Remember that dermatologic conditions often overlap with other PANCE domains. For example:

  • Infectious skin conditions connect with the Infectious Diseases domain
  • Autoimmune skin conditions may relate to rheumatologic disorders
  • Pediatric skin conditions overlap with general pediatrics
  • Drug eruptions connect with pharmacology knowledge across all domains

This integrated approach helps reinforce learning and demonstrates the interconnected nature of medical knowledge that the PANCE evaluates.

For comprehensive PANCE preparation, refer to our complete PANCE study guide which provides systematic approaches to all 15 domains and helps optimize your study schedule for maximum effectiveness.

Regular assessment of your progress through practice tests available at PANCE Exam Prep helps identify areas needing additional focus and builds confidence for test day.

Frequently Asked Questions

How many dermatology questions can I expect on the PANCE?

Domain 2 (Dermatologic System) represents 4% of the PANCE examination, which translates to approximately 12 questions out of the total 300 multiple-choice questions. These questions are distributed across the five 60-question blocks of the exam.

Do PANCE dermatology questions include images?

While the PANCE may include some questions with images, many dermatology questions rely on detailed clinical descriptions of skin lesions and their characteristics. It's important to develop strong skills in translating written descriptions into visual recognition patterns.

What are the most high-yield dermatology topics for the PANCE?

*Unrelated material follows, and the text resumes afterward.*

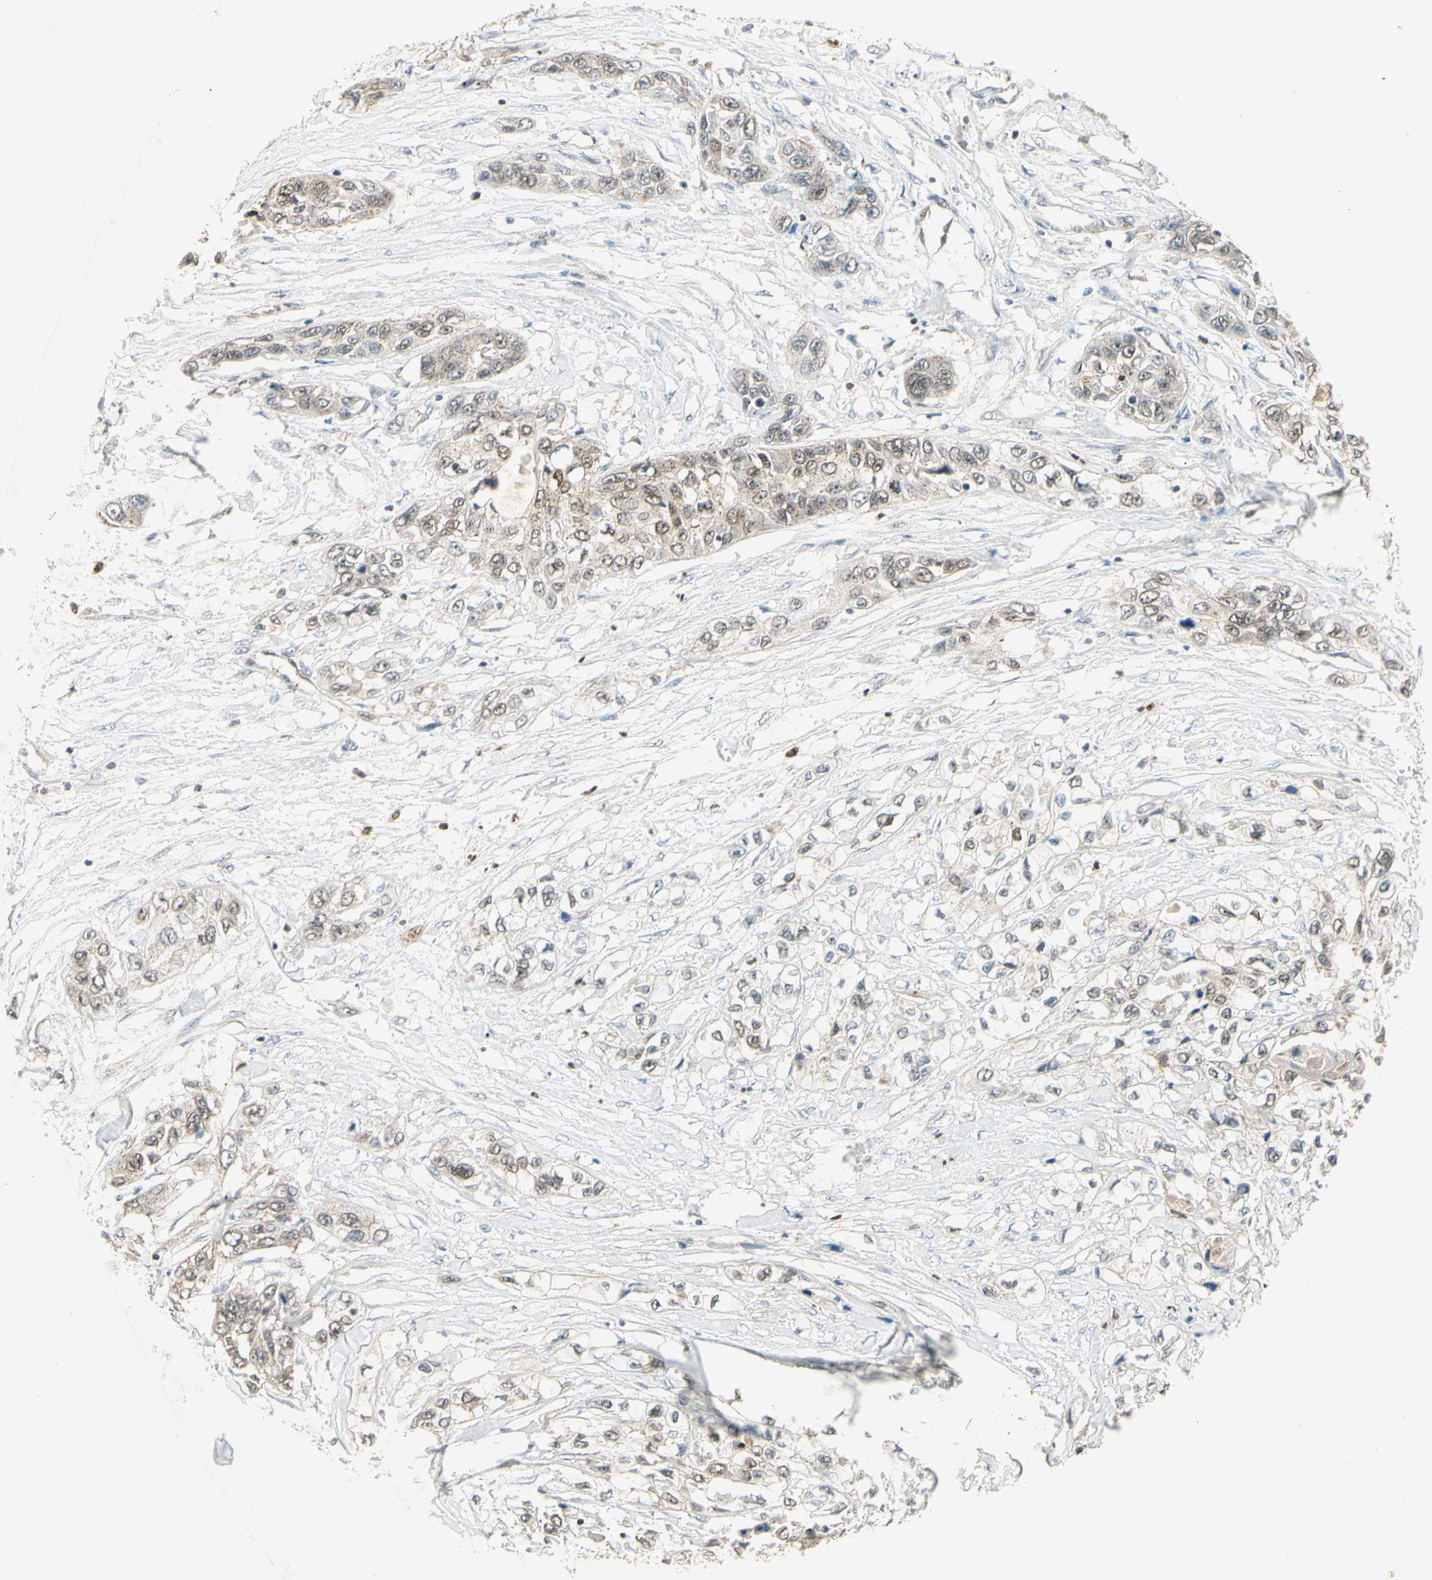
{"staining": {"intensity": "weak", "quantity": "<25%", "location": "cytoplasmic/membranous,nuclear"}, "tissue": "pancreatic cancer", "cell_type": "Tumor cells", "image_type": "cancer", "snomed": [{"axis": "morphology", "description": "Adenocarcinoma, NOS"}, {"axis": "topography", "description": "Pancreas"}], "caption": "Pancreatic cancer was stained to show a protein in brown. There is no significant expression in tumor cells.", "gene": "LTA4H", "patient": {"sex": "female", "age": 70}}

Focus on melanoma recognition (ABCDE criteria), common skin cancers, infectious conditions like impetigo and cellulitis, inflammatory conditions such as atopic dermatitis and psoriasis, and pediatric conditions including diaper dermatitis and molluscum contagiosum. These represent the most frequently tested topics.

How should I approach studying dermatology for the PANCE?

Use visual learning techniques with dermatology atlases and image databases, develop systematic approaches to lesion evaluation, focus on pattern recognition skills, and practice with high-quality question banks. Create mental frameworks for distinguishing similar conditions based on key clinical features.

When should I refer dermatologic conditions to specialists?

Refer immediately for any lesion meeting ABCDE criteria for melanoma, rapidly growing or changing lesions, persistent ulcers that don't heal, any concerning pigmented lesion, or conditions requiring specialized procedures like complex biopsies or advanced treatments. When in doubt, refer for expert evaluation.